Based on an IRS study of the 400 wealthiest American taxpayers, their "effective tax rate" was 16.5%. Effective tax rate is basically the final percentage after all deductions, write offs, and loop holes are taken into account.

Now take a taxpayer making $50,000 / year, who does the standard deduction. This taxpayer actually pays around 14% effective tax.

So, when the wealthy complain about higher taxes they really aren't paying that much higher percentage after all their exemptions, write offs, and loop holes.

Then comes social security tax. Add the 6.2% paid by the $50,000 worker, and you come up with 20% tax. Add in the employer's portion (which puts downward pressure on wages), and you actually have a 26% effective tax rate.

With the exemption of wages over $106,000, social security tax has a negligible effect on the effective tax rate of the uber-rich.

Now you may be saying, "So what? Employees eventually get that money back".

Let me demonstrate some scenarios that will unfold as social security becomes depleted.

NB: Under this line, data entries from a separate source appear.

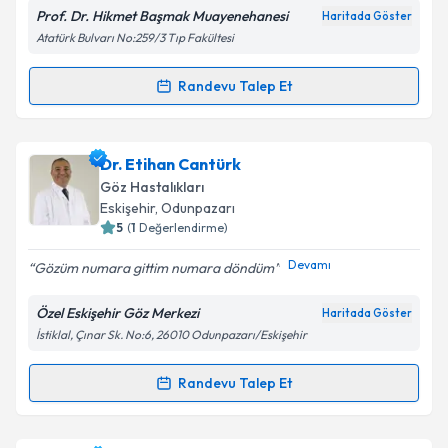
Prof. Dr. Hikmet Başmak Muayenehanesi
Haritada Göster
Atatürk Bulvarı No:259/3 Tıp Fakültesi
Randevu Talep Et
Randevu Takvimi Talebi
Prof. Dr. Hikmet Başmak
için randevu takvimi talebi
Dr. Etihan Cantürk
oluşturun. Size bu uzmandan randevu almanız için bir
Göz Hastalıkları
takvim hazırlandığında e-posta ile bilgilendireceğiz.
Eskişehir
, Odunpazarı
5
(
1
Değerlendirme)
E-posta Adresiniz
Devamı
Gözüm numara gittim numara döndüm
Özel Eskişehir Göz Merkezi
Haritada Göster
İstiklal, Çınar Sk. No:6, 26010 Odunpazarı/Eskişehir
Kişisel verilerimin işlenmesine ilişkin
Aydınlatma
Metni
'ni okudum ve kişisel verilerimin belirtilen
kapsamda işlenmesini kabul ediyorum.
Randevu Talep Et
Randevu Takvimi Talebi
Takvim Talebini Gönder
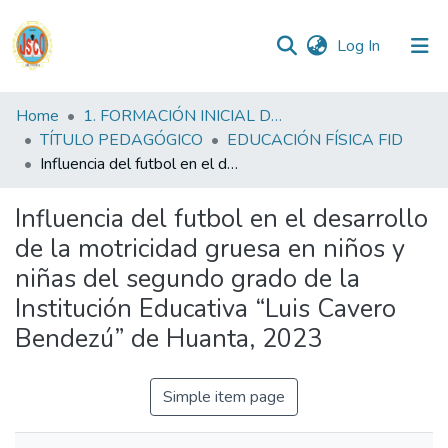
(current)
Log In
Communities
Home
1. FORMACIÓN INICIAL DOCENTE
&
TÍTULO PEDAGÓGICO
EDUCACIÓN FÍSICA FID
Collections
Influencia del futbol en el desarrollo de la motricidad gruesa en niños y niñas del segundo grado de la Institución Educativa “Luis Cavero Bendezú” de Huanta, 2023
All of DSpace
Influencia del futbol en el desarrollo
de la motricidad gruesa en niños y
Statistics
niñas del segundo grado de la
Institución Educativa “Luis Cavero
Reglamento
Bendezú” de Huanta, 2023
Formatos
Simple item page
Manuales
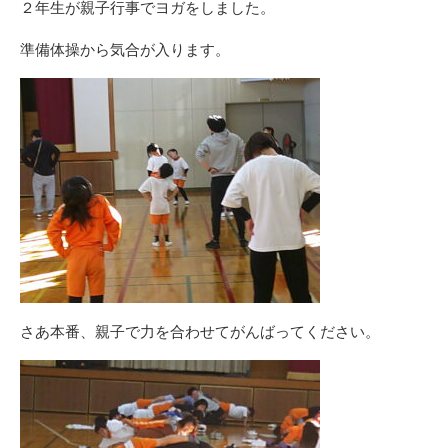
２年生が親子行事でヨガをしました。
準備体操から気合が入ります。
さあ本番、親子で力を合わせてがんばってください。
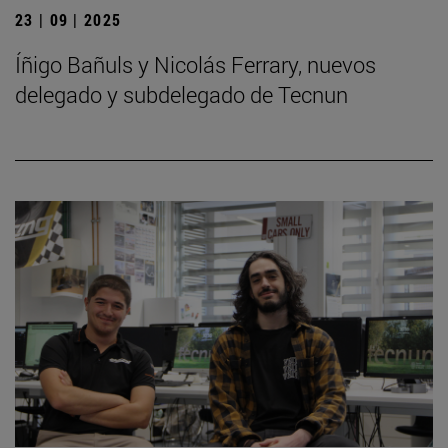
23 | 09 | 2025
Íñigo Bañuls y Nicolás Ferrary, nuevos
delegado y subdelegado de Tecnun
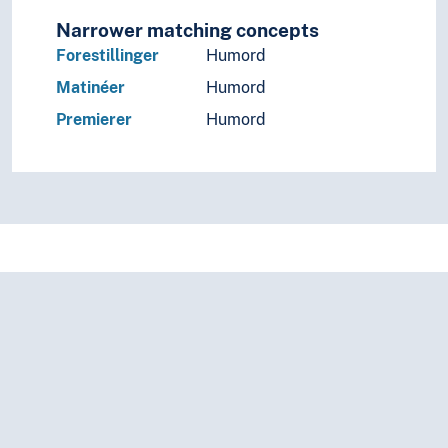
Narrower matching concepts
Forestillinger
Humord
Matinéer
Humord
Premierer
Humord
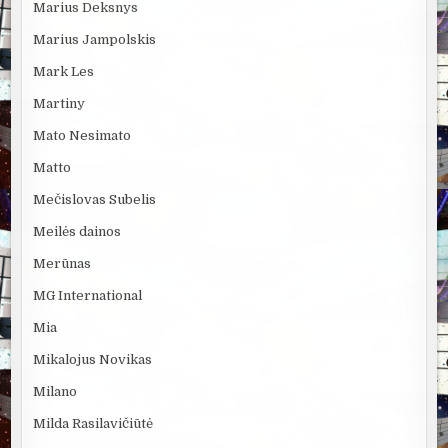
Marius Deksnys
Marius Jampolskis
Mark Les
Martiny
Mato Nesimato
Matto
Mečislovas Subelis
Meilės dainos
Merūnas
MG International
Mia
Mikalojus Novikas
Milano
Milda Rasilavičiūtė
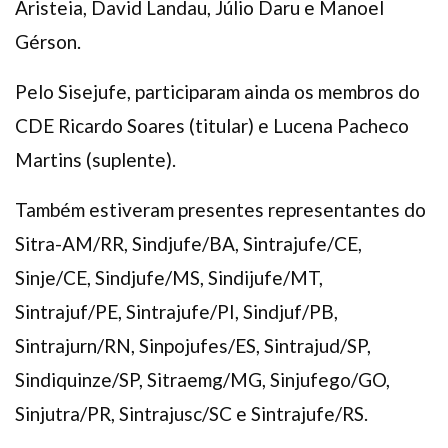
Aristeia, David Landau, Júlio Daru e Manoel
Gérson.
Pelo Sisejufe, participaram ainda os membros do
CDE Ricardo Soares (titular) e Lucena Pacheco
Martins (suplente).
Também estiveram presentes representantes do
Sitra-AM/RR, Sindjufe/BA, Sintrajufe/CE,
Sinje/CE, Sindjufe/MS, Sindijufe/MT,
Sintrajuf/PE, Sintrajufe/PI, Sindjuf/PB,
Sintrajurn/RN, Sinpojufes/ES, Sintrajud/SP,
Sindiquinze/SP, Sitraemg/MG, Sinjufego/GO,
Sinjutra/PR, Sintrajusc/SC e Sintrajufe/RS.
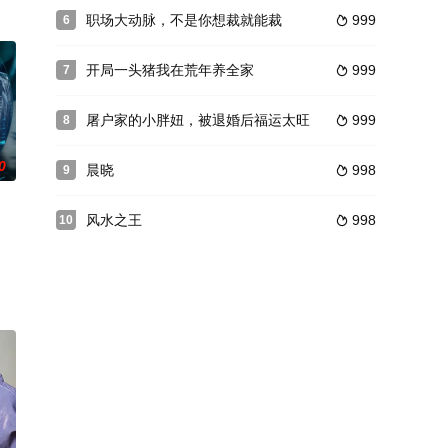
职场大动脉，不是你想裁就能裁
999
6

开局一头猪我在荒年养全家
999
7

屠户家的小胖妞，被退婚后福运太旺
999
8

0
晨晓
998
9

风水之王
998
10

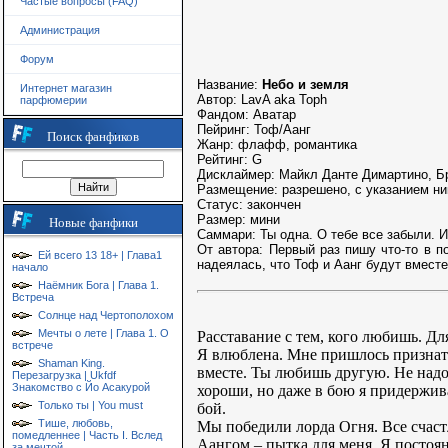
Частые вопросы (FAQ)
Администрация
Форум
Название:
Небо и земля
Интернет магазин
Автор: LavA aka Toph
парфюмерии
Фандом: Аватар
Пейринг: Тоф/Аанг
Поиск фанфиков
Жанр: флафф, романтика
Рейтинг: G
Дисклаймер: Майкл Данте Димартино, Б
Размещение: разрешено, с указанием ни
Статус: закончен
Размер: мини
Новые фанфики
Саммари: Ты одна. О тебе все забыли. И
От автора: Первый раз пишу что-то в 
Ей всего 13 18+ | Глава1
надеялась, что Тоф и Аанг будут вмест
начало
Наёмник Бога | Глава 1.
Встреча
Солнце над Чертополохом
Мечты о лете | Глава 1. О
Расставание с тем, кого любишь. Дл
встрече
Я влюблена. Мне пришлось признать
Shaman King.
вместе. Ты любишь другую. Не надо 
Перезагрузка | Ukfdf
Знакомство с Йо Асакурой
хороши, но даже в бою я придержива
Только ты | You must
бой.
Тише, любовь,
Мы победили лорда Огня. Все счастл
помедленнее | Часть I. Вслед
Аангом – пытка для меня. Я постоя
за мечтой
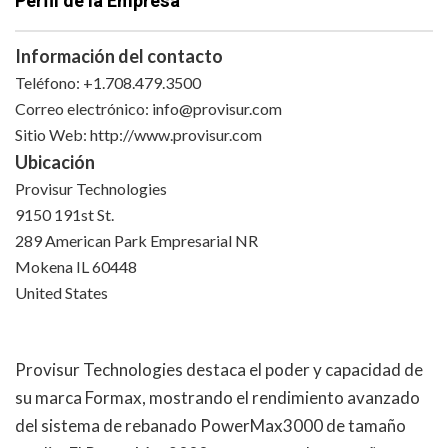
Perfil de la Empresa
Información del contacto
Teléfono: +1.708.479.3500
Correo electrónico:
info@provisur.com
Sitio Web: http://www.provisur.com
Ubicación
Provisur Technologies
9150 191st St.
289 American Park Empresarial NR
Mokena IL 60448
United States
Provisur Technologies destaca el poder y capacidad de
su marca Formax, mostrando el rendimiento avanzado
del sistema de rebanado PowerMax3000 de tamaño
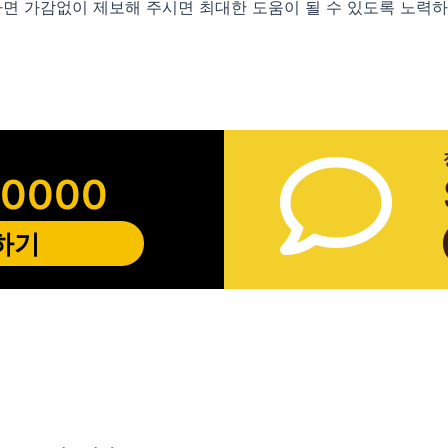
다면 가감없이 제보해 주시면 최대한 도움이 될 수 있도록 노력
-0000
하기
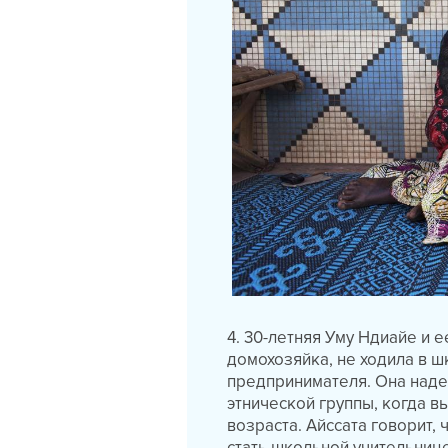
4. 30-летняя Уму Ндиайе и е
домохозяйка, не ходила в ш
предпринимателя. Она надее
этнической группы, когда в
возраста. Айссата говорит, 
стать школьной учительниц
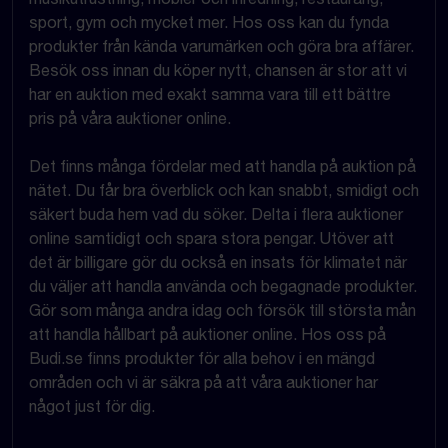
sport, gym och mycket mer. Hos oss kan du fynda
produkter från kända varumärken och göra bra affärer.
Besök oss innan du köper nytt, chansen är stor att vi
har en auktion med exakt samma vara till ett bättre
pris på våra auktioner online.
Det finns många fördelar med att handla på auktion på
nätet. Du får bra överblick och kan snabbt, smidigt och
säkert buda hem vad du söker. Delta i flera auktioner
online samtidigt och spara stora pengar. Utöver att
det är billigare gör du också en insats för klimatet när
du väljer att handla använda och begagnade produkter.
Gör som många andra idag och försök till största mån
att handla hållbart på auktioner online. Hos oss på
Budi.se finns produkter för alla behov i en mängd
områden och vi är säkra på att våra auktioner har
något just för dig.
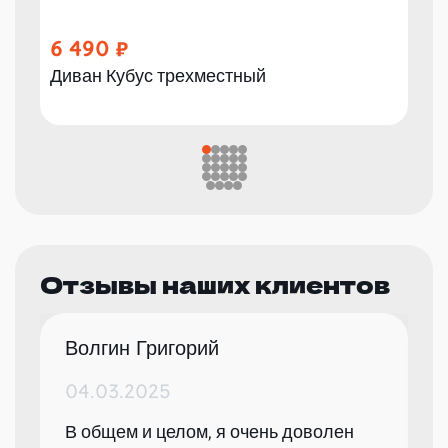
6 490
Диван Кубус трехместный
Отзывы наших клиентов
Волгин Григорий
04.03.2025
В общем и целом, я очень доволен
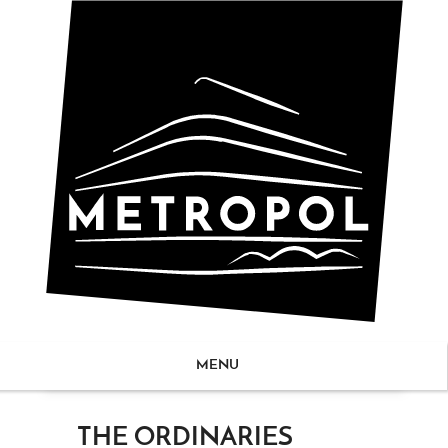
MENU
ZUM
THE ORDINARIES
NHALT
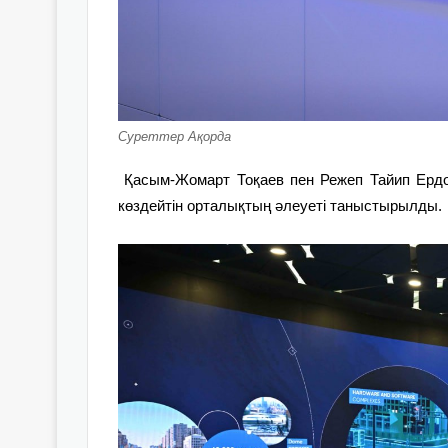
Суреттер Ақорда
Қасым-Жомарт Тоқаев пен Режеп Тайип Ердоғ
көздейтін орталықтың әлеуеті таныстырылды.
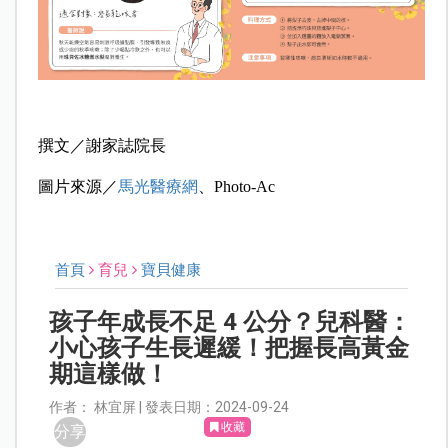
撰文／謝家誌院長
圖片來源／
馬光醫療網
、Photo-Ac
首頁
育兒
寶貝健康
孩子年成長不足 4 公分？兒科醫：
小心孩子生長遲緩！把握長高黃金
期這樣做！
作者： 林宜屏 | 發表日期：2024-09-24
收藏
分享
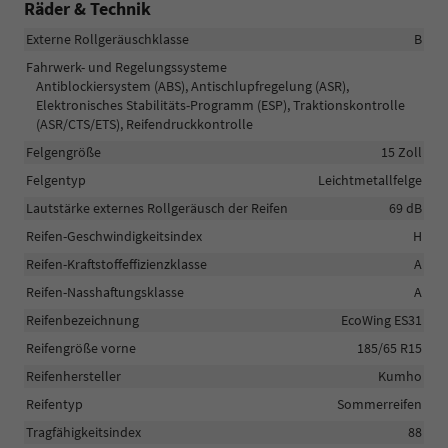
Räder & Technik
Externe Rollgeräuschklasse
B
Fahrwerk- und Regelungssysteme
Antiblockiersystem (ABS), Antischlupfregelung (ASR),
Elektronisches Stabilitäts-Programm (ESP), Traktionskontrolle
(ASR/CTS/ETS), Reifendruckkontrolle
Felgengröße
15 Zoll
Felgentyp
Leichtmetallfelge
Lautstärke externes Rollgeräusch der Reifen
69 dB
Reifen-Geschwindigkeitsindex
H
Reifen-Kraftstoffeffizienzklasse
A
Reifen-Nasshaftungsklasse
A
Reifenbezeichnung
EcoWing ES31
Reifengröße vorne
185/65 R15
Reifenhersteller
Kumho
Reifentyp
Sommerreifen
Tragfähigkeitsindex
88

1. The government will raise the social security tax, as they have done many times. They will likely leave the income exemptions (but likely increase them for inflation). Since the government won't be able to borrow from social security anymore, income taxes will have to be increased to cover government operations.
2. They will phase out social security, leaving millions of American's out in the cold in retirement despite the fact that they paid into the system their whole lives.

In either case, social security taxes have been taken from average wage earners, then transferred to the general operating fund and used to fund the government. When the time comes to pay the IOUs, the government will either cancel the "internal debt" by eliminating social security, or it will raise the social security tax.

The reality is, after social security taxes are taken into account, average wage earners pay a higher percentage of their income to fund the bloated federal government than their wealthy counterparts. Social security taxes are taken disproportionately from average Americans, and those funds used to fund the government, while their wealthy counterparts stop paying into social security after $106,000.

Because the government borrows from social security to keep taxes artificially low, the social security tax is a defacto tax increase on the average American taxpayer. In essence, the wealthy get tax breaks on the backs of average American workers.

While I agree that we need to get our financial house in order, I see nothing being done by either party to fix this problem. We must stop borrowing from the social security trust fund, and we must raise taxes and cut spending to ensure that social security remains viable for current and future workers. If we can't get our financial house in order, we will see a drastic decline in American power, influence, and prestige.